Well, I have two responses to that. First, you will be very hard pressed to find a socialist (in the Karl Marx sense) in power or seeking power, anywhere in the world. The Australian alternative government as I understand their policies; is far from socialist. Russia and China have become two examples of rampaging capitalism, not socialism. It is remarkable that Russia, China, North Korea and the US appear now to have much in common. All of them appear to laud (or at the very least accept) ambition in their leader for dynastic favour. All appear to permit, excuse, or encourage their leader to make as much money as possible regardless of what appear to be obvious conflicts of interest. All appear to denigrate (or worse) any who dare to criticise what they stand for, and all seem to thrive on fake news.

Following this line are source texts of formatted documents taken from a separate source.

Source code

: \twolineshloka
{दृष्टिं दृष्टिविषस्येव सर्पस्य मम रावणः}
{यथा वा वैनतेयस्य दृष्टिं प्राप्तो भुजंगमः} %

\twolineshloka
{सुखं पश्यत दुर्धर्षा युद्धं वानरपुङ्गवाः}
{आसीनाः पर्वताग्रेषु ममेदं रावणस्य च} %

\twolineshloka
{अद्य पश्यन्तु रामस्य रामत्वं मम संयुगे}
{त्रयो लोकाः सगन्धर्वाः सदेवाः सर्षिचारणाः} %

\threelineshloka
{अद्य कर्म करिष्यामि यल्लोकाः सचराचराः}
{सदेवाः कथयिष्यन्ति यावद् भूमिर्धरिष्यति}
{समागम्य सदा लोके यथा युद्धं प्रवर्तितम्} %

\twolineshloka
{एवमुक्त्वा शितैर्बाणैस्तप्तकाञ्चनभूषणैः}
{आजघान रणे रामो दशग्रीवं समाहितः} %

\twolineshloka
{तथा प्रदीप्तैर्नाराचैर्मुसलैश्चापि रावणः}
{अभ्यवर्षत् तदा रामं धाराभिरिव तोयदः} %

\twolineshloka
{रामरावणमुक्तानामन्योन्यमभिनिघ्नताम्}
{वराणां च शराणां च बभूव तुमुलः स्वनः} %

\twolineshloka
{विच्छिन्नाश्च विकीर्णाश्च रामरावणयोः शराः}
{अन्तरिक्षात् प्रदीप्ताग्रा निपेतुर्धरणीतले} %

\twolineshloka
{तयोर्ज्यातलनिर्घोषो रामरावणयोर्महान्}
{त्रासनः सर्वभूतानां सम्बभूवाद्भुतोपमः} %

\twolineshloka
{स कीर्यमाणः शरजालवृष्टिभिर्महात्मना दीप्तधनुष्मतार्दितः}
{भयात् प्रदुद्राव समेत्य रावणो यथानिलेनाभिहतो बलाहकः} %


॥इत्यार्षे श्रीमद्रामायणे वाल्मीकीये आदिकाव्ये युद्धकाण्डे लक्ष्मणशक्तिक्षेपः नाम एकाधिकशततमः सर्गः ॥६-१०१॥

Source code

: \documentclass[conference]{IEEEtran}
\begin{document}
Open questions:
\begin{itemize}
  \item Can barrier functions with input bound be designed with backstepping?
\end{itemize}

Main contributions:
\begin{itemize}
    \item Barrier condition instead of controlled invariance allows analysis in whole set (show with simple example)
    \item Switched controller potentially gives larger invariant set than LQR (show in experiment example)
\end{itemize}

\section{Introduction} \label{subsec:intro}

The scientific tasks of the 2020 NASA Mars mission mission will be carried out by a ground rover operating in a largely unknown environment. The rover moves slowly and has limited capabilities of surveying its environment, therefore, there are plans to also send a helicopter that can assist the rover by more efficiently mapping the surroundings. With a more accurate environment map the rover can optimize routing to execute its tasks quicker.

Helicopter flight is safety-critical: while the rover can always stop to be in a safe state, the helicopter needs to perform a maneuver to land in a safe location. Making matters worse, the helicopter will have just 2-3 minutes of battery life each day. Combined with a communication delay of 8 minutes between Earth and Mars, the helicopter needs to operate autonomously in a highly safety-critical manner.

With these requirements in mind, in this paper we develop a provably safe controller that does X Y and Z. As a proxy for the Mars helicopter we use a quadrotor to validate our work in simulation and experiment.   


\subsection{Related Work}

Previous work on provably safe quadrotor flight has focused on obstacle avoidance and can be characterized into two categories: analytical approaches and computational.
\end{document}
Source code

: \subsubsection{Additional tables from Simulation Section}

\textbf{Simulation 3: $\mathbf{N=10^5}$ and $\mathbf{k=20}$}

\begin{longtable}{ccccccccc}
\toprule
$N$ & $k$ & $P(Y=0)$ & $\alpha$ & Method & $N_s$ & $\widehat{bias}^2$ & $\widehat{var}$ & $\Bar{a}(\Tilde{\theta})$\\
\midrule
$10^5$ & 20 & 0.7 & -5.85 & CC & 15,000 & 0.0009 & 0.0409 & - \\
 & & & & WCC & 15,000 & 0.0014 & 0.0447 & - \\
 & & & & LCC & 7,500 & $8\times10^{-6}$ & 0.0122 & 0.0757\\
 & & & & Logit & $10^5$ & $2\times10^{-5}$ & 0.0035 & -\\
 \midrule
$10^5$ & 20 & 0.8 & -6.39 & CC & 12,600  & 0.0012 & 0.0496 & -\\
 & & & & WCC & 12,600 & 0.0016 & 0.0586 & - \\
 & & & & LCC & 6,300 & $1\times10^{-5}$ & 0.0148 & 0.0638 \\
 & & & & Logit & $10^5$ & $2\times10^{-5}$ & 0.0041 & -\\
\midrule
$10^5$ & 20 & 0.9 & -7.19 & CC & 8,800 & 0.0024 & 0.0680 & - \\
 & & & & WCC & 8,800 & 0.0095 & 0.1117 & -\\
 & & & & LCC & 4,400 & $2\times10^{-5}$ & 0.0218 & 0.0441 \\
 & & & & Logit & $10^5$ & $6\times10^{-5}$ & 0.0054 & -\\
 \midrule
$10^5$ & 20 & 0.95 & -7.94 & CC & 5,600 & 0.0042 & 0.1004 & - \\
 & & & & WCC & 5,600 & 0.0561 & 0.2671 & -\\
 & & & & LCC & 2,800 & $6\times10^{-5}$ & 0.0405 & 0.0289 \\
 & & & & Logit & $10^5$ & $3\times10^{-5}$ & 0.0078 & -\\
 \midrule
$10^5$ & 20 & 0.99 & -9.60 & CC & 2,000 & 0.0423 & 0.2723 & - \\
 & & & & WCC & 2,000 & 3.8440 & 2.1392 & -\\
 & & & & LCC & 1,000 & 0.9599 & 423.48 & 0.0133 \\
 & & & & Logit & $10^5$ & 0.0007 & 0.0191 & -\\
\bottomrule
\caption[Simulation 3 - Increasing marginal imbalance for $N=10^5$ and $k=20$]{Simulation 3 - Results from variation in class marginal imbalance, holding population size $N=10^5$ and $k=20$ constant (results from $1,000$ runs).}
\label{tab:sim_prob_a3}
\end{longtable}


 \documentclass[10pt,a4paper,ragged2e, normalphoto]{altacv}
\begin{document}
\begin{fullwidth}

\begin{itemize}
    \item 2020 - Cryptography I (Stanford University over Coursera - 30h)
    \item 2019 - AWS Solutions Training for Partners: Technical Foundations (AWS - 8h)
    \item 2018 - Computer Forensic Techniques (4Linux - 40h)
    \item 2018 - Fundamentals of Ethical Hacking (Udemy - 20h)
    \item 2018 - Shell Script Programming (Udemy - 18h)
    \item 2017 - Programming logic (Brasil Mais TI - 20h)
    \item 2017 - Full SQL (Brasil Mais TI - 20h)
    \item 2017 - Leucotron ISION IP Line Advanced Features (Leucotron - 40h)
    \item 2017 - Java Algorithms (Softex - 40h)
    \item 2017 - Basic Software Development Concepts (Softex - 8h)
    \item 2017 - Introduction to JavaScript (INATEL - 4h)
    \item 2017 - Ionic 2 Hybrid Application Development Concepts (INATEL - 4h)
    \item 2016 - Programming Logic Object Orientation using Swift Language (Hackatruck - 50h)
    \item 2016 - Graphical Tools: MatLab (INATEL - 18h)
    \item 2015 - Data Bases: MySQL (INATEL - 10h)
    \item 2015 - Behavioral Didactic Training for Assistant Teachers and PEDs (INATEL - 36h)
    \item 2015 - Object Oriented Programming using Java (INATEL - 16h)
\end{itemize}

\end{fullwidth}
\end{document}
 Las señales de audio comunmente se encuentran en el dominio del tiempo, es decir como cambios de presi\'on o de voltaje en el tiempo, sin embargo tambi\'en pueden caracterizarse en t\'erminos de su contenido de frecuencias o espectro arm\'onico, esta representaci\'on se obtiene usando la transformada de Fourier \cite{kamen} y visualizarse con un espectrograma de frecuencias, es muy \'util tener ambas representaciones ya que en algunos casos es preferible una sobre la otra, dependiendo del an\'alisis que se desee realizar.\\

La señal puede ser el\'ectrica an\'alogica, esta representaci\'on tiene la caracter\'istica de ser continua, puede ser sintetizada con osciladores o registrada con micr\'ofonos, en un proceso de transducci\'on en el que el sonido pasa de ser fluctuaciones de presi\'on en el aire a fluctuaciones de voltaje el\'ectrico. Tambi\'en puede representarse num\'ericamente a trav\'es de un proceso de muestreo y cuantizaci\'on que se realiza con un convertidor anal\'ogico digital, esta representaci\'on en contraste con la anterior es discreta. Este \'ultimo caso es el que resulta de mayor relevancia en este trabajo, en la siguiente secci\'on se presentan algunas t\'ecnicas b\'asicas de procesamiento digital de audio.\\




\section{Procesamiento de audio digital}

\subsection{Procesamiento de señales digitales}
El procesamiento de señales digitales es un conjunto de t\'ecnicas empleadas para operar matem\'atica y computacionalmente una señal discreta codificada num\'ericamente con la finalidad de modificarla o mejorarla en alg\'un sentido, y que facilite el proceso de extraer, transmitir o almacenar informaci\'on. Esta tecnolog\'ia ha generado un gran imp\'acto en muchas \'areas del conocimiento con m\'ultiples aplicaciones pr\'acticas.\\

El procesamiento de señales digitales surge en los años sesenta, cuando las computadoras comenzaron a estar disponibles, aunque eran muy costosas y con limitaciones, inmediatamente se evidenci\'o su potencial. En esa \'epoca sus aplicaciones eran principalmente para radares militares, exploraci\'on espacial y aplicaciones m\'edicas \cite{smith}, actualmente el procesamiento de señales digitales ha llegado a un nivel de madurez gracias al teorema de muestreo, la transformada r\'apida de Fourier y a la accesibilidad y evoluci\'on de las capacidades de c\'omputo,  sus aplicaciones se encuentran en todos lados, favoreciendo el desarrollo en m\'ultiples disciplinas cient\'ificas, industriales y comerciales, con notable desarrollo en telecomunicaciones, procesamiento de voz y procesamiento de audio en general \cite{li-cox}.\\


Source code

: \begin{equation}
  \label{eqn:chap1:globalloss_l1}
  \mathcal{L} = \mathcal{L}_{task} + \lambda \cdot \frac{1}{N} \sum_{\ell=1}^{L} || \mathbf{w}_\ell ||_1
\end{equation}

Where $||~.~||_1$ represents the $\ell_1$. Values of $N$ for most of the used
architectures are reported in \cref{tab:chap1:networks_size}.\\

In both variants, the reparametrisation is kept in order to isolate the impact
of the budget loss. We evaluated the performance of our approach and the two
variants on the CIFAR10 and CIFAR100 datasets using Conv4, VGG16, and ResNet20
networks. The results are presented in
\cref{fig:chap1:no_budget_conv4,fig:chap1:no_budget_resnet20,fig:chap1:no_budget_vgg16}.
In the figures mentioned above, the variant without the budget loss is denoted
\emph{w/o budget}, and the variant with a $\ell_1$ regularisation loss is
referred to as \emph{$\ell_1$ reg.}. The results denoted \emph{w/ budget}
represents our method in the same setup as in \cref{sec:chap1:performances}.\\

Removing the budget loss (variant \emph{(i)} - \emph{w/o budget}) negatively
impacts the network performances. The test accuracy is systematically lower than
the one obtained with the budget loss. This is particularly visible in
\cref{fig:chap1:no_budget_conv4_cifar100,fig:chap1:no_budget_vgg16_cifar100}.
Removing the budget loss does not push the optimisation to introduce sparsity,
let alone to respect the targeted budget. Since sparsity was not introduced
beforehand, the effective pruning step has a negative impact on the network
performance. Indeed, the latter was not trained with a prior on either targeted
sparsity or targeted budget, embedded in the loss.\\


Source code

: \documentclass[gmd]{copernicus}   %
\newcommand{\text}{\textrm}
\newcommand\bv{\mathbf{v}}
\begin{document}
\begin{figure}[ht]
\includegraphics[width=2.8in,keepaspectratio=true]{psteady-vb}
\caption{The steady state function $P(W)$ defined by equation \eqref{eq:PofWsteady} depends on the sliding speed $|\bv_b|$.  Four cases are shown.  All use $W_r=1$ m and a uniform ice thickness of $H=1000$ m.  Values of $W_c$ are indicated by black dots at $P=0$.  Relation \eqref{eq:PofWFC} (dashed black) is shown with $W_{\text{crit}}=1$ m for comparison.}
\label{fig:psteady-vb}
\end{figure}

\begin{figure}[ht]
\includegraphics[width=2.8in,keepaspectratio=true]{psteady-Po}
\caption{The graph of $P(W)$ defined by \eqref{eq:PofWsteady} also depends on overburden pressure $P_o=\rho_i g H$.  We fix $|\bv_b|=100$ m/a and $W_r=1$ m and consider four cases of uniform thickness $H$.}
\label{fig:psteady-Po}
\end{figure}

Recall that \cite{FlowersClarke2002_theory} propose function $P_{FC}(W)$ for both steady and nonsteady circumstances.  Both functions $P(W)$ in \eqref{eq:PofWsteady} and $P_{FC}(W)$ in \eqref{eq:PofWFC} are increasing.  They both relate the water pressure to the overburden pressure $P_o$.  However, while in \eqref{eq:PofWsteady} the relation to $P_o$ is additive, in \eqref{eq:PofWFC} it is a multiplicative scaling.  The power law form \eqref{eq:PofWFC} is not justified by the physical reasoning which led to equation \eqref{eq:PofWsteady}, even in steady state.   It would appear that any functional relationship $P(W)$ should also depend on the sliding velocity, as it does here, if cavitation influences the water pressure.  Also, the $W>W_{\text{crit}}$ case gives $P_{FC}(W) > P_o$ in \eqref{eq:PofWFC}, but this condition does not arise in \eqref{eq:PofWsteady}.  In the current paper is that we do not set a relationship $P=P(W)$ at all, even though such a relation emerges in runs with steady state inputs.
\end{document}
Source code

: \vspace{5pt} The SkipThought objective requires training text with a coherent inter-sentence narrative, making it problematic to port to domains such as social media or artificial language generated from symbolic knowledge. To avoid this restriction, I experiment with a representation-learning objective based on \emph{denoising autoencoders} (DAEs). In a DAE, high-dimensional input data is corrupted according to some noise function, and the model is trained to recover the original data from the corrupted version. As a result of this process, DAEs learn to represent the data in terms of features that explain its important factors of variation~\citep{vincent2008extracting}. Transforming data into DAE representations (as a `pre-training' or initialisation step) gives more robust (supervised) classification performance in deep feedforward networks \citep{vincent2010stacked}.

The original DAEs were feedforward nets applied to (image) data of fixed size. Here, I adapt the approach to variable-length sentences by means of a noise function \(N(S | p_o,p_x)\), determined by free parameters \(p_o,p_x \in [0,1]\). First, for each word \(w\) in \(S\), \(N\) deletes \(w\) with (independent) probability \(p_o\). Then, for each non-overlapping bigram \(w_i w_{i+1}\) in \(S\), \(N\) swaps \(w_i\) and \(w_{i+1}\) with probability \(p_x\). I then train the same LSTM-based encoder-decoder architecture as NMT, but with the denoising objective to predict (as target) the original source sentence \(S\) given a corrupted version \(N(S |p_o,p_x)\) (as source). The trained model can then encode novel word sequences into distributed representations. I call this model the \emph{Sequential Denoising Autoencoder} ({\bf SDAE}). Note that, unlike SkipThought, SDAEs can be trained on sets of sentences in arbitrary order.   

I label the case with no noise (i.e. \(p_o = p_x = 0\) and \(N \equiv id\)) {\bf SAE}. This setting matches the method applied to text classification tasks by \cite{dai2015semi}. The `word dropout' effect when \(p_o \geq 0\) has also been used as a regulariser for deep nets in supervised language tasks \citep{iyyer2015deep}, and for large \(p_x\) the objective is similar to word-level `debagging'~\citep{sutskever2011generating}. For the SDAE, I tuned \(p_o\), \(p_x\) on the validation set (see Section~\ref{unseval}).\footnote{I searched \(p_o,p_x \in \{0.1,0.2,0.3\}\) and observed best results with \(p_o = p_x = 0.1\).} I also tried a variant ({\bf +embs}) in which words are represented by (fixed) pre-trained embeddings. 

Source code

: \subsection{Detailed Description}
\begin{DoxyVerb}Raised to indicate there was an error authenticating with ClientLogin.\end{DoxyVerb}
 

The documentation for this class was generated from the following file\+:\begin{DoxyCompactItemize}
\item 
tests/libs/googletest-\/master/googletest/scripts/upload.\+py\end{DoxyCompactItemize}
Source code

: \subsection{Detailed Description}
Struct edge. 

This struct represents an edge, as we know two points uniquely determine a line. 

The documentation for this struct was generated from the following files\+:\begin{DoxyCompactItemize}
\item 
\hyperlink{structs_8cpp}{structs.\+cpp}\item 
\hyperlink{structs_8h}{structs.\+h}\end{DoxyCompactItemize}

Secondly, when Bronwyn Bishop speaks out of her phobia that ‘socialism is on the march’: in the Christian Gospel sense – I would respond “if only that were true”. But there appears to be little evidence of it, quite the contrary. Church leaders at the turn of the 20th century equated socialism with the Christian Gospel. What they meant by this was not that Christianity was camouflage for an economic theory, but that there should be an attitude within society that those who have much should not have too much and those who have little should not have too little (2 Cor. 8:15). In other words, the Christian gospel assumes a commitment within society that those with skill and ability should find fulfilment in exercising that skill in a manner which simultaneously enables their own flourishing and at the same time, the prosperity of society as a whole. It is anathema to the Christian faith that those who have should walk by on the other side when confronted with those in need. And yet that appears to be what we now do. It is not simply the domestic scene. This is bad enough. The prosperous are still not being made to pay their fair share of tax with multiple means available to them of minimising it. Unconvincing arguments continue to be strenuously made that schemes such as negative gearing are assisting the average mum and dad, when it is abundantly clear that the investment market is the prime reason why property prices continue to escalate and society is being divided between those who own and those who will forever rent. All of this while responsibility for the much vaunted ‘budget repair’ falls on society’s vulnerable. On the international scene our appalling decrease in aid as a percentage of our GDP, arguably the lowest level since WW11, should embarrass and appal all Australians.
No Bronwyn, socialism is not on the march, would that it was. What is very much on the march is a sense of entitlement from those halfway (or higher) up the ladder, a sense which appears not immune from destroying rungs below, so that others may not also ascend.